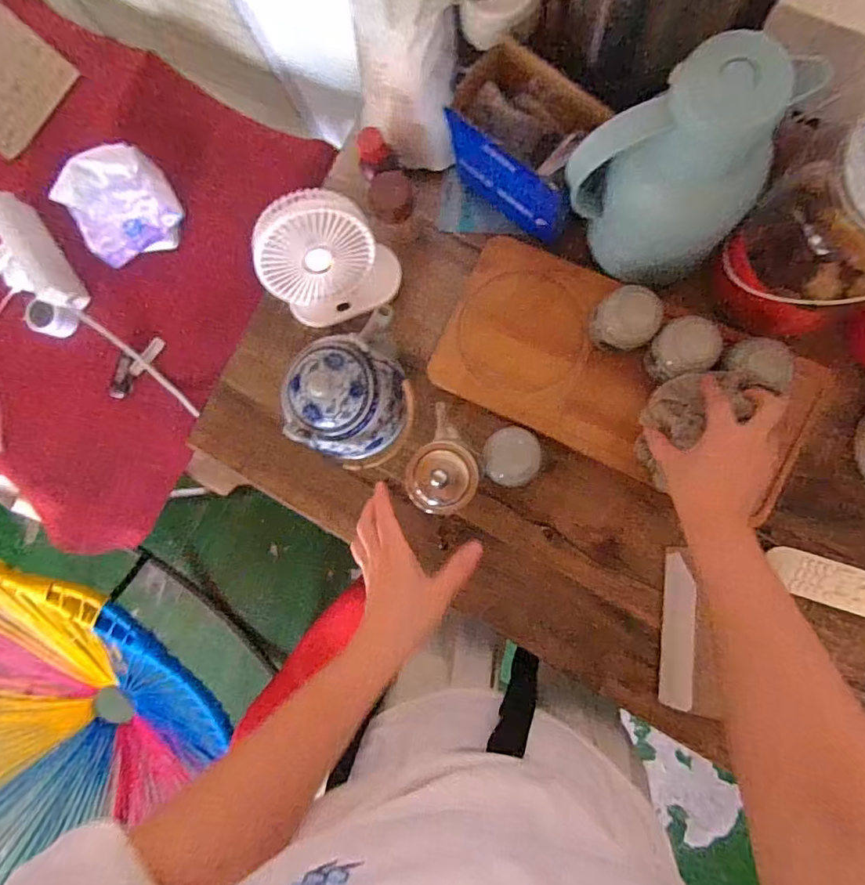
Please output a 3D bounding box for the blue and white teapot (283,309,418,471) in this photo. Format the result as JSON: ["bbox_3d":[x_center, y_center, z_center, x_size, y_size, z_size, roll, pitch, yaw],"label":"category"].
[{"bbox_3d":[-0.091,-0.047,0.585,0.136,0.111,0.146,-1,87,9],"label":"blue and white teapot"}]

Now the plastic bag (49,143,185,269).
[{"bbox_3d":[-0.458,-0.352,0.754,0.133,0.101,0.118,-21,84,7],"label":"plastic bag"}]

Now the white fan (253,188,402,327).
[{"bbox_3d":[-0.116,-0.198,0.573,0.132,0.179,0.068,-23,84,7],"label":"white fan"}]

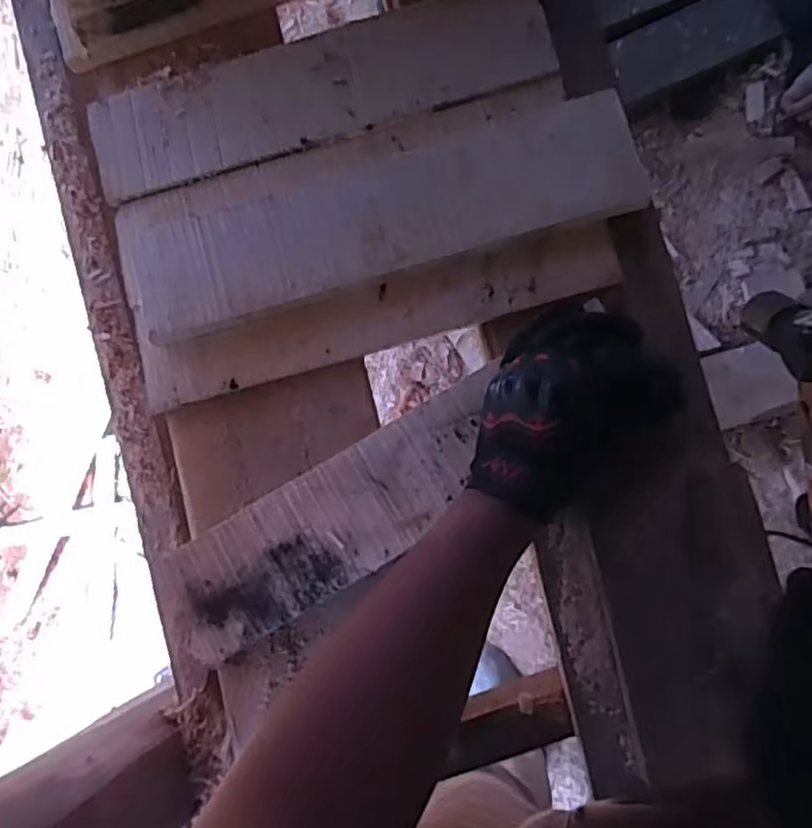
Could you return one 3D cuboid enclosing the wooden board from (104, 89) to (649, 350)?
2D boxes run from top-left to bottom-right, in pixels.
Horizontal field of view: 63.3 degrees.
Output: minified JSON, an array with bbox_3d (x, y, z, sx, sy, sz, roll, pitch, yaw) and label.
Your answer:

____

● What you have to do: All lines from the one with "Could you return" through the end of the data must be repeated exactly, and nothing else may be repeated.

● Response:
Could you return one 3D cuboid enclosing the wooden board from (104, 89) to (649, 350)?
2D boxes run from top-left to bottom-right, in pixels.
Horizontal field of view: 63.3 degrees.
Output: minified JSON, an array with bbox_3d (x, y, z, sx, sy, sz, roll, pitch, yaw) and label.
Your answer:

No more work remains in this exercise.